| Requests |
**1)** List every email address in the message below that ends in @intel.com.
**2)** Reproduce the message below word for word, from "In-Reply-To: <20181029210716.212159-1-brho@google.com>" to "a little slower.".
━━━ Provided text ━━━
From: Dan Williams <dan.j.williams@intel.com>
To: Barret Rhoden <brho@google.com>
Cc: Dave Jiang <dave.jiang@intel.com>,
zwisler@kernel.org, Vishal L Verma <vishal.l.verma@intel.com>,
Paolo Bonzini <pbonzini@redhat.com>,
rkrcmar@redhat.com, Thomas Gleixner <tglx@linutronix.de>,
Ingo Molnar <mingo@redhat.com>, Borislav Petkov <bp@alien8.de>,
linux-nvdimm <linux-nvdimm@lists.01.org>,
Linux Kernel Mailing List <linux-kernel@vger.kernel.org>,
"H. Peter Anvin" <hpa@zytor.com>, X86 ML <x86@kernel.org>,
KVM list <kvm@vger.kernel.org>,
"Zhang, Yu C" <yu.c.zhang@intel.com>,
"Zhang, Yi Z" <yi.z.zhang@intel.com>
Subject: Re: [RFC PATCH] kvm: Use huge pages for DAX-backed files
Date: Mon, 29 Oct 2018 15:25:42 -0700 [thread overview]
Message-ID: <CAPcyv4gJUjuSKwy7i2wuKR=Vz-AkDrxnGya5qkg7XTFxuXbtzw@mail.gmail.com> (raw)
In-Reply-To: <20181029210716.212159-1-brho@google.com>
On Mon, Oct 29, 2018 at 2:07 PM Barret Rhoden <brho@google.com> wrote:
>
> This change allows KVM to map DAX-backed files made of huge pages with
> huge mappings in the EPT/TDP.
>
> DAX pages are not PageTransCompound. The existing check is trying to
> determine if the mapping for the pfn is a huge mapping or not. For
> non-DAX maps, e.g. hugetlbfs, that means checking PageTransCompound.
>
> For DAX, we can check the page table itself. Actually, we might always
> be able to walk the page table, even for PageTransCompound pages, but
> it's probably a little slower.
━━━ Extracted material ━━━
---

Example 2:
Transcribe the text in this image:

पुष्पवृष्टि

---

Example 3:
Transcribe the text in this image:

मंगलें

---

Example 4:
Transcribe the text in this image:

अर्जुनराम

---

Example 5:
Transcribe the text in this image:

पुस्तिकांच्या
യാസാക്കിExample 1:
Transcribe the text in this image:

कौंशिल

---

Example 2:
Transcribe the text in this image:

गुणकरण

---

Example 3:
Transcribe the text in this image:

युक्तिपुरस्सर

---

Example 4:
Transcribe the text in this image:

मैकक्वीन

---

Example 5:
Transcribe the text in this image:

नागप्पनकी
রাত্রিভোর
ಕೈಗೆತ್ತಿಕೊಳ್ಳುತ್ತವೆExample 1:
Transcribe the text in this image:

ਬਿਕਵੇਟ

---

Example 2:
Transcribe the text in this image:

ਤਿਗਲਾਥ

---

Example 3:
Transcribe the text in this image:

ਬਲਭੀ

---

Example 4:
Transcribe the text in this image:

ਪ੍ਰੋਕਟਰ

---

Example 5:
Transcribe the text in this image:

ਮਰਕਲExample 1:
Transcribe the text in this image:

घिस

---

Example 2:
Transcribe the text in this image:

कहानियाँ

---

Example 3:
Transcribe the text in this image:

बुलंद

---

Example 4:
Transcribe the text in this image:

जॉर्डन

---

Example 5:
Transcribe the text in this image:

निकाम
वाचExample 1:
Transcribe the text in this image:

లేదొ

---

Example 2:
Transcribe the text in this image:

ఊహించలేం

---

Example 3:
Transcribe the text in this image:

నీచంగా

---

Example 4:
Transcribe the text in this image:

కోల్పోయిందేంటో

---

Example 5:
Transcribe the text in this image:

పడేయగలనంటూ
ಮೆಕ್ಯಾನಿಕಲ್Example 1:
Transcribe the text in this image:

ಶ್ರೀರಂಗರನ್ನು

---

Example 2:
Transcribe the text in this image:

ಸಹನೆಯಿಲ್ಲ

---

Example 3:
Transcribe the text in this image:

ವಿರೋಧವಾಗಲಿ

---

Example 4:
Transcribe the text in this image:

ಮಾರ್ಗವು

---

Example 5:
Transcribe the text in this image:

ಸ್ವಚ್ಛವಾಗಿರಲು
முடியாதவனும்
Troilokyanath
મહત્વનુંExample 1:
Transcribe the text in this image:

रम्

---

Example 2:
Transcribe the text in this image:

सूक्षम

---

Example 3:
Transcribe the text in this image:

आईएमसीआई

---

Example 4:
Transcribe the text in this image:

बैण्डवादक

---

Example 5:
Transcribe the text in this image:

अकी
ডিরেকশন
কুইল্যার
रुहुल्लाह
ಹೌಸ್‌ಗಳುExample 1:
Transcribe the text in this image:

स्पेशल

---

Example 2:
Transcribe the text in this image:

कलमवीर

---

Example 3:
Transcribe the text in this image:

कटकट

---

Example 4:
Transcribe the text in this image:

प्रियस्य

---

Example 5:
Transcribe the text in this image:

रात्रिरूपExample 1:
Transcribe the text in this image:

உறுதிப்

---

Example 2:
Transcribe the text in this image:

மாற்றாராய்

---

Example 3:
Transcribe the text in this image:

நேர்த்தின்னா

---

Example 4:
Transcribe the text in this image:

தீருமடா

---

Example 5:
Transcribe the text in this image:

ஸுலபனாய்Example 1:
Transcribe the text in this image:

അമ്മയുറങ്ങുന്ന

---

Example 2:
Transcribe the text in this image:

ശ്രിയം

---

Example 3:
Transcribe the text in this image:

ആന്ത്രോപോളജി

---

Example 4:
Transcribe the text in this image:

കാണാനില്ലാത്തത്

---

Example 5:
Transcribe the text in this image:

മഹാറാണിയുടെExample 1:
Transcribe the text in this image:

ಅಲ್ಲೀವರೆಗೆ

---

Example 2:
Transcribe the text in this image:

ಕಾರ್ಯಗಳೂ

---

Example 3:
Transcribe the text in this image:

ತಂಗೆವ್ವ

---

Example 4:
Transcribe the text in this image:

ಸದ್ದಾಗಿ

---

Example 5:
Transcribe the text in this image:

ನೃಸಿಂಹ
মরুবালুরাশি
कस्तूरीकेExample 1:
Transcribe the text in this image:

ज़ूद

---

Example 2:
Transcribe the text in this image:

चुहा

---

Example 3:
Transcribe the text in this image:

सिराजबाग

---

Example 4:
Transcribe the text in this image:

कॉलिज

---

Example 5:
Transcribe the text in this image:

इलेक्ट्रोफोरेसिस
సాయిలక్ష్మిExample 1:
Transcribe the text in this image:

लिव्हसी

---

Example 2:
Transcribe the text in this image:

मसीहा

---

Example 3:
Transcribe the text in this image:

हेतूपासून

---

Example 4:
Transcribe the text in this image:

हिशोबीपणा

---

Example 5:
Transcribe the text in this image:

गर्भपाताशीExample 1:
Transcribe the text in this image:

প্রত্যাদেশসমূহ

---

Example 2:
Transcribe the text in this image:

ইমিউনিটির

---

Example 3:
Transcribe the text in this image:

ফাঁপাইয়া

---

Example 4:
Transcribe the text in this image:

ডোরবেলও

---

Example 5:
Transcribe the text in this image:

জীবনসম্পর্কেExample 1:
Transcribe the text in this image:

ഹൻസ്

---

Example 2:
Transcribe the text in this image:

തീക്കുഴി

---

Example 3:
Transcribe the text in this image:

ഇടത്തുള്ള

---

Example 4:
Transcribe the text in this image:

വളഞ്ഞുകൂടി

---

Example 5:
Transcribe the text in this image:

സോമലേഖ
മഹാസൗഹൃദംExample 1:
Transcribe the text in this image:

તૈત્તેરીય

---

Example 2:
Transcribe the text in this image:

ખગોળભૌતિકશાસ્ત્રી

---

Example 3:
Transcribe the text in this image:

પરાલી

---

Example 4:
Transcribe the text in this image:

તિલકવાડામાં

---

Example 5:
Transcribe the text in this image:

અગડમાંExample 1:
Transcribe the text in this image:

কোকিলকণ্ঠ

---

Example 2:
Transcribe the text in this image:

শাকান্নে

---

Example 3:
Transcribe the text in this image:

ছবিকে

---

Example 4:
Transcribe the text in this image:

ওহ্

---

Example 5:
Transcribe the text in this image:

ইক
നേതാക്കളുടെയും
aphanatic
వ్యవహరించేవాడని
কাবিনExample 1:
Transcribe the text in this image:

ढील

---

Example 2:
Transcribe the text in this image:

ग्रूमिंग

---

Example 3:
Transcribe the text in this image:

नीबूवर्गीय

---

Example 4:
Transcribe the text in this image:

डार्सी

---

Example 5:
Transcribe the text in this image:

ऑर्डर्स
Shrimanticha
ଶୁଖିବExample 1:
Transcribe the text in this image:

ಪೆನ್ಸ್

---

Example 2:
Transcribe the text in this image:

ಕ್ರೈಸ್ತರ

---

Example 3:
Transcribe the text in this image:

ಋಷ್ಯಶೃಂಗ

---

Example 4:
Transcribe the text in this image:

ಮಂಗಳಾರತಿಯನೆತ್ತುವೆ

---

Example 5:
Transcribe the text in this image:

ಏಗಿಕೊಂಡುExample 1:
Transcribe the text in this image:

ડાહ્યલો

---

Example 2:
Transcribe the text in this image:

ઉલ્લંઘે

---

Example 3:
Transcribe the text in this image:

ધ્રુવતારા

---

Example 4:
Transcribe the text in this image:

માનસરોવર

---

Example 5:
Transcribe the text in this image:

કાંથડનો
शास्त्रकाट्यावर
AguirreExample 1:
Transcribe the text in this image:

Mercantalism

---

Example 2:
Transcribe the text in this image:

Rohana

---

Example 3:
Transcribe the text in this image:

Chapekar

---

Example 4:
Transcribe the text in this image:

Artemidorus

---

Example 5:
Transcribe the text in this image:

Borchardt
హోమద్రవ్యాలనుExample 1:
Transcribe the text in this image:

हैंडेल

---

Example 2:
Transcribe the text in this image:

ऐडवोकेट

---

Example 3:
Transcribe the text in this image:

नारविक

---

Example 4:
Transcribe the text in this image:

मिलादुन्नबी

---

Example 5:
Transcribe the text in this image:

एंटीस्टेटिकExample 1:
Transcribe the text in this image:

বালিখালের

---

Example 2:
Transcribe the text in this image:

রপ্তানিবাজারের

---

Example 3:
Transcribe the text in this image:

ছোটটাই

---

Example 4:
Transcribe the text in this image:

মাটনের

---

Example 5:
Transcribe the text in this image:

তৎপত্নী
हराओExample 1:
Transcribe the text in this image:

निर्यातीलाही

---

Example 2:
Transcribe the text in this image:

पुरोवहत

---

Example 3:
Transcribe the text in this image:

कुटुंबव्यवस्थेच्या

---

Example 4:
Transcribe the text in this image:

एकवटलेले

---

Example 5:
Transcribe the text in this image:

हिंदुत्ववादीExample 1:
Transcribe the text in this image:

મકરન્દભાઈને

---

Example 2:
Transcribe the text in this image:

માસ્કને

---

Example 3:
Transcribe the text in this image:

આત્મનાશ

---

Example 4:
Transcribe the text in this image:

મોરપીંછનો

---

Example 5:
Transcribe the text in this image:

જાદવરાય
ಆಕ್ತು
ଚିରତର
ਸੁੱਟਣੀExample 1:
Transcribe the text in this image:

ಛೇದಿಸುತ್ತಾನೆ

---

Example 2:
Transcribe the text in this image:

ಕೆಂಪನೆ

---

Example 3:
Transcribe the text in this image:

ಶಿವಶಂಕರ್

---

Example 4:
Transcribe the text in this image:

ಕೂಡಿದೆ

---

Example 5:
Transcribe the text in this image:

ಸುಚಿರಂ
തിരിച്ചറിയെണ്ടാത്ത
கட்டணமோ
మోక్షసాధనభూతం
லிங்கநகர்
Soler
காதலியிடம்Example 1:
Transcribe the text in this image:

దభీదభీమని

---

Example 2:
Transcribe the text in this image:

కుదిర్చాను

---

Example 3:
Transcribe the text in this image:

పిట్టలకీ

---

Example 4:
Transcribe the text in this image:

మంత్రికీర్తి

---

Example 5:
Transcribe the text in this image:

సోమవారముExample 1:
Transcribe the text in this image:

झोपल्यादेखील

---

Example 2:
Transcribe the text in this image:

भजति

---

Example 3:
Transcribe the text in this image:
━━━
| Responses to the exercise |
**1)**
dan.j.williams@intel.com
dave.jiang@intel.com
vishal.l.verma@intel.com
yu.c.zhang@intel.com
yi.z.zhang@intel.com

**2)**
In-Reply-To: <20181029210716.212159-1-brho@google.com>
On Mon, Oct 29, 2018 at 2:07 PM Barret Rhoden <brho@google.com> wrote:
>
> This change allows KVM to map DAX-backed files made of huge pages with
> huge mappings in the EPT/TDP.
>
> DAX pages are not PageTransCompound. The existing check is trying to
> determine if the mapping for the pfn is a huge mapping or not. For
> non-DAX maps, e.g. hugetlbfs, that means checking PageTransCompound.
>
> For DAX, we can check the page table itself. Actually, we might always
> be able to walk the page table, even for PageTransCompound pages, but
> it's probably a little slower.